Here, I've made a sample:
Quote:
I was appalled, at first, "What! You would just kill a man for committing a petty crime?"
He crossed his rock-solid arms over a chest that made me think he could probably, should he choose to do so, crush me between his pecks, "There is no room in this world for those who devote their lives to the suffering of others."
At first, my mouth and brain were running on years of teachings and common sense given by my parentals elders in the village I traveled to virtually every day, "That's horrible! Punishment is one thing, but death should be reserved for those crimes which--"
"Which have already gotten someone killed?" Gilder interjected in a dogmatic tone.
My eyes scanned his face as he spoke, my mouth half-agape and my chest raising and falling too quickly, resentment and anger making me lose my breath faster than I could get it in. "T-that's. . . no one is guilty until they commit the crime they are being accused of," I said, my voice low and hedged in growing doubt, all of the knowledge rushing to my mind for me to scan frantically, trying to find something to counter him solidly.
Gilder saw it, and pushed hard in his words, hoping to sway me to his own beliefs, "Yes, but one thing leads to another. There are scores of honest people out there, and what sense does it make to allow someone to live if they do such things as stealing, assaulting innocent people, and--" his eyes bored into me, and I could barely hold the gaze with him, "-- and rape."
"But--"
"I know," he interrupted again, "you agree that someone who rapes should be put to death without questioning. My point is this: in the same way murder can destroy a person's life and those around him, so can a mere act of thievery. I have no tolerance for it. . . should I?"

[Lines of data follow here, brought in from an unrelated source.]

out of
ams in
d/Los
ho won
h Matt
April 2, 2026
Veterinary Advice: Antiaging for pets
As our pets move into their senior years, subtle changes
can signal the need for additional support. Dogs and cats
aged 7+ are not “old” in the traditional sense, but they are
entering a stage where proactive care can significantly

I considered, frowning, what he had said, but he was not finished. "Besides," he chided with a hint of satisfaction to his voice, "death is a release, not a punishment."
Right then, I knew I could not agree with him. It was wrong, somehow, on some level. The idea still jestated in my brain, and I had not satisfied myself with an undeniable response, but at the moment, I would wait before making a decison. Still, a question lingered within me, "And what happens if you catch a whole crowd in the act?"
Without missing a beat, Gilder responded, "At which point I wade through the crowd swinging my blade in a 360 degree arc, and, if someone gets hit, Atari," he shrugged as if uninterested in what he was saying, "then someone gets hit."
The point is this: I don't try to tell you what is right and wrong-- so you don't try to tell me.
- Atari
Quote of the Day:
At which point I wade through the crowd swinging my blade in a 360 degree arc, and, if someone gets hit, Atari. . . then someone gets hit."